[[ Dataset excerpts, beginning ]]
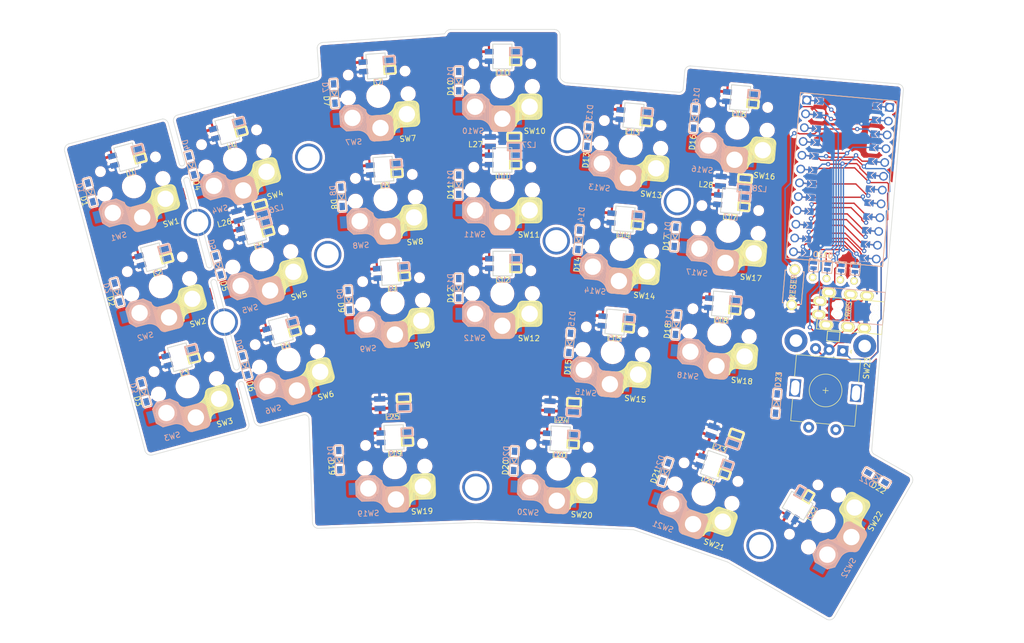
<source format=kicad_pcb>
(kicad_pcb (version 20211014) (generator pcbnew)

  (general
    (thickness 1.6)
  )

  (paper "A4")
  (layers
    (0 "F.Cu" signal)
    (31 "B.Cu" signal)
    (32 "B.Adhes" user "B.Adhesive")
    (33 "F.Adhes" user "F.Adhesive")
    (34 "B.Paste" user)
    (35 "F.Paste" user)
    (36 "B.SilkS" user "B.Silkscreen")
    (37 "F.SilkS" user "F.Silkscreen")
    (38 "B.Mask" user)
    (39 "F.Mask" user)
    (40 "Dwgs.User" user "User.Drawings")
    (41 "Cmts.User" user "User.Comments")
    (42 "Eco1.User" user "User.Eco1")
    (43 "Eco2.User" user "User.Eco2")
    (44 "Edge.Cuts" user)
    (45 "Margin" user)
    (46 "B.CrtYd" user "B.Courtyard")
    (47 "F.CrtYd" user "F.Courtyard")
    (48 "B.Fab" user)
    (49 "F.Fab" user)
    (50 "User.1" user)
    (51 "User.2" user)
    (52 "User.3" user)
    (53 "User.4" user)
    (54 "User.5" user)
    (55 "User.6" user)
    (56 "User.7" user)
    (57 "User.8" user)
    (58 "User.9" user)
  )

  (setup
    (pad_to_mask_clearance 0)
    (pcbplotparams
      (layerselection 0x00010fc_ffffffff)
      (disableapertmacros false)
      (usegerberextensions false)
      (usegerberattributes true)
      (usegerberadvancedattributes true)
      (creategerberjobfile true)
      (svguseinch false)
      (svgprecision 6)
      (excludeedgelayer true)
      (plotframeref false)
      (viasonmask false)
      (mode 1)
      (useauxorigin false)
      (hpglpennumber 1)
      (hpglpenspeed 20)
      (hpglpendiameter 15.000000)
      (dxfpolygonmode true)
      (dxfimperialunits true)
      (dxfusepcbnewfont true)
      (psnegative false)
      (psa4output false)
      (plotreference true)
      (plotvalue true)
      (plotinvisibletext false)
      (sketchpadsonfab false)
      (subtractmaskfromsilk false)
      (outputformat 1)
      (mirror false)
      (drillshape 1)
      (scaleselection 1)
      (outputdirectory "")
    )
  )

  (net 0 "")
  (net 1 "unconnected-(U1-Pad24)")
  (net 2 "SW23b")
  (net 3 "Net-(L23-Pad3)")
  (net 4 "Net-(L1-Pad3)")
  (net 5 "unconnected-(U1-Pad7)")
  (net 6 "Net-(D1-Pad1)")
  (net 7 "Net-(D2-Pad1)")
  (net 8 "Net-(D3-Pad1)")
  (net 9 "col0")
  (net 10 "Net-(D4-Pad1)")
  (net 11 "Net-(D5-Pad1)")
  (net 12 "Net-(D6-Pad1)")
  (net 13 "Net-(L24-Pad3)")
  (net 14 "Net-(D7-Pad1)")
  (net 15 "Net-(D8-Pad1)")
  (net 16 "Net-(D9-Pad1)")
  (net 17 "Net-(D10-Pad1)")
  (net 18 "Net-(D11-Pad1)")
  (net 19 "Net-(D12-Pad1)")
  (net 20 "Net-(D13-Pad1)")
  (net 21 "Net-(D14-Pad1)")
  (net 22 "Net-(D15-Pad1)")
  (net 23 "Net-(D16-Pad1)")
  (net 24 "Net-(D17-Pad1)")
  (net 25 "Net-(D18-Pad1)")
  (net 26 "col2")
  (net 27 "col3")
  (net 28 "col4")
  (net 29 "col5")
  (net 30 "top")
  (net 31 "home")
  (net 32 "bottom")
  (net 33 "thumb")
  (net 34 "Net-(D20-Pad1)")
  (net 35 "Net-(D21-Pad1)")
  (net 36 "Net-(D19-Pad1)")
  (net 37 "Net-(D22-Pad1)")
  (net 38 "GND")
  (net 39 "reset")
  (net 40 "VCC")
  (net 41 "Net-(J1-Pad1)")
  (net 42 "Net-(J1-Pad2)")
  (net 43 "Net-(J1-Pad3)")
  (net 44 "Net-(J1-Pad4)")
  (net 45 "SCL")
  (net 46 "SDA")
  (net 47 "data")
  (net 48 "Net-(J2-PadC)")
  (net 49 "LED")
  (net 50 "Net-(L1-Pad1)")
  (net 51 "Net-(L2-Pad1)")
  (net 52 "unconnected-(L3-Pad1)")
  (net 53 "Net-(L4-Pad3)")
  (net 54 "Net-(L5-Pad3)")
  (net 55 "Net-(L10-Pad1)")
  (net 56 "Net-(L11-Pad1)")
  (net 57 "Net-(L7-Pad1)")
  (net 58 "Net-(L8-Pad1)")
  (net 59 "Net-(L10-Pad3)")
  (net 60 "Net-(L11-Pad3)")
  (net 61 "Net-(L12-Pad3)")
  (net 62 "Net-(L13-Pad3)")
  (net 63 "Net-(L14-Pad3)")
  (net 64 "Net-(L15-Pad3)")
  (net 65 "Net-(L15-Pad1)")
  (net 66 "Net-(L16-Pad1)")
  (net 67 "Net-(L17-Pad1)")
  (net 68 "Net-(L19-Pad3)")
  (net 69 "Net-(L20-Pad3)")
  (net 70 "Net-(L21-Pad3)")
  (net 71 "Net-(L22-Pad3)")
  (net 72 "unconnected-(U1-Pad8)")
  (net 73 "Net-(L25-Pad3)")
  (net 74 "SW23a")
  (net 75 "encoderA")
  (net 76 "Net-(L26-Pad3)")
  (net 77 "Net-(L27-Pad3)")
  (net 78 "encoderB")

  (footprint "fp:SK6812MINI_rev" (layer "F.Cu") (at 179.8 130.75 -19))

  (footprint "fp:D3_SMD" (layer "F.Cu") (at 172.775 88.85 85))

  (footprint "fp:D3_SMD" (layer "F.Cu") (at 89.013775 94.104627 105))

  (footprint "fp:SK6812MINI_underglow_rev" (layer "F.Cu") (at 181.65 125.25 -19))

  (footprint "fp:ChocV1_V2_Hotswap_reversed" (layer "F.Cu") (at 141.105967 80.284641))

  (footprint "kbd:MJ-4PP-9" (layer "F.Cu") (at 210.922545 103.794605 -95))

  (footprint "fp:D3_SMD" (layer "F.Cu") (at 155.111639 89.397314 85))

  (footprint "kbd:M2_Hole_TH_Outside" (layer "F.Cu") (at 109.1 92.1))

  (footprint "fp:ChocV1_V2_Hotswap_reversed" (layer "F.Cu") (at 161.338081 110.018454 -5))

  (footprint "fp:D3_SMD" (layer "F.Cu") (at 176.311915 67.1446 85))

  (footprint "fp:SK6812MINI_underglow_rev" (layer "F.Cu") (at 120.85 119.4 2))

  (footprint "fp:SK6812MINI_rev" (layer "F.Cu") (at 141.11 55.75))

  (footprint "kbd:M2_Hole_TH_Outside" (layer "F.Cu") (at 188.35 145.5))

  (footprint "fp:D3_SMD" (layer "F.Cu") (at 173 105 85))

  (footprint "fp:SK6812MINI_rev" (layer "F.Cu") (at 120.65 95.4 4))

  (footprint "fp:D3_SMD" (layer "F.Cu") (at 156.767596 70.469614 85))

  (footprint "fp:ChocV1_V2_Hotswap_reversed" (layer "F.Cu") (at 119.674628 81.953717 4))

  (footprint "fp:SK6812MINI_rev" (layer "F.Cu") (at 121.25 125.65 2))

  (footprint "fp:SK6812MINI_rev" (layer "F.Cu") (at 165.150633 66.65 -5))

  (footprint "fp:D3_SMD" (layer "F.Cu") (at 191.35 119.45 -95))

  (footprint "fp:SK6812MINI_rev" (layer "F.Cu") (at 118.002433 57.5 4))

  (footprint "kbd:Jumper" (layer "F.Cu") (at 203.254701 94.561698 -95))

  (footprint "fp:SK6812MINI_rev" (layer "F.Cu") (at 195.25 138.2 60))

  (footprint "fp:SK6812MINI_rev" (layer "F.Cu") (at 141.15 93.75))

  (footprint "kbd:ResetSW" (layer "F.Cu") (at 194.45 98.1 85))

  (footprint "fp:ChocV1_V2_Hotswap_reversed" (layer "F.Cu") (at 141.105967 61.284641))

  (footprint "fp:D3_SMD" (layer "F.Cu") (at 70.481337 99.057216 105))

  (footprint "kbd:Jumper" (layer "F.Cu") (at 205.804701 94.761698 -95))

  (footprint "fp:D3_SMD" (layer "F.Cu") (at 143.263574 129.972216 87))

  (footprint "fp:SK6812MINI_underglow_rev" (layer "F.Cu")
    (tedit 5B87FE6A) (tstamp 52c08945-7199-40a7-a418-3cd066afa585)
    (at 152 120 -3)
    (property "Sheetfile" "askew-kbd.kicad_sch")
    (property "Sheetname" "")
    (path "/0d531bb2-40c3-4b5d-a7e6-7c5d7f6abf91")
    (attr through_hole)
    (fp_text reference "L24" (at 0 -2.5 177) (layer "F.SilkS") hide
      (effects (font (size 1 1) (thickness 0.15)))
      (tstamp 18c45b
... [3680554 chars truncated]
</source>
[[ Dataset excerpts, end ]]
Work required. Your answer should be a single number: the count of lines in the entries that contain the word "true".

Reply. 9